On the finiteness of patched completed cohomology
Shen-Ning Tung
2019-07-02 15:30-16:30
MCM110
Title: Breuil-Kisin modules and integral p-adic Hodge theory
Speaker: Hui Gao (University of Helsinki)
Time: 2019-07-02, 14:00-15:00
Place: MCM110
Abstract: We construct a certain variant of Liu's $(\varphi, \hat{G})$-modules to classify integral semi-stable Galois representations. Our theory uses Breuil-Kisin modules and Breuil-Kisin-Fargues modules with Galois actions, and can be regarded as the algebraic avatar of the integral p-adic cohomology theories of Bhatt-Morrow-Scholze and Bhatt-Scholze. Along the way, we classify Galois representations that are finite height in terms of Breuil-Kisin modules.
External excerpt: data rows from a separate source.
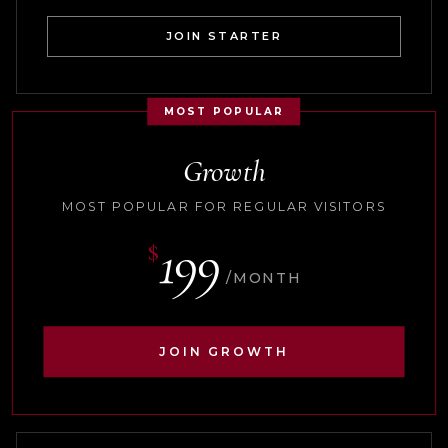
JOIN STARTER
MOST POPULAR
Growth
MOST POPULAR FOR REGULAR VISITORS
199
$
/MONTH
JOIN GROWTH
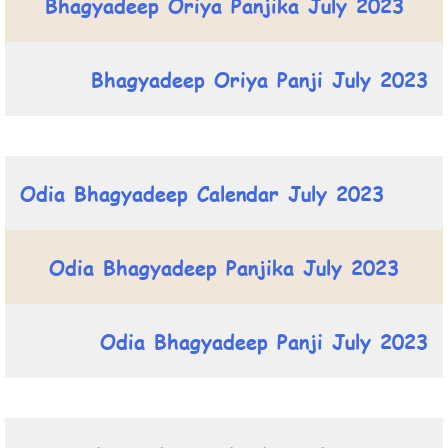
Bhagyadeep Oriya Panjika July 2023
Bhagyadeep Oriya Panji July 2023
Odia Bhagyadeep Calendar July 2023
Odia Bhagyadeep Panjika July 2023
Odia Bhagyadeep Panji July 2023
Title: On the finiteness of patched completed cohomology
Speaker: Shen-Ning Tung (University Duisburg-Essen)
Time: 2019-07-02, 15:30-16:30
Place: MCM110
Abstract: We prove that after applying the generalized Colmez functor constructed by Zábrádi, the patched completed cohomology with an action of \prod^r_{i=1} GL_2(Q_p) is finite over the patched Galois deformation ring. This result has the following two applications. First of all, it gives a new proof of the Breuil-Mézard conjecture for 2-dimensional representations of the absolute Galois group of Q_p, which is new in the case p = 2 or 3 and \overline{r} a twist of an extension of the trivial character by the mod p cyclotomic character. As a consequence, a local restriction in the proof of Fontaine-Mazur conjecture by Kisin, Hu-Tan and Paskunas is removed. Secondly, it gives another proof of the 'big R = big T' theorem of Gee-Newton without the formally smoothness assumption at p.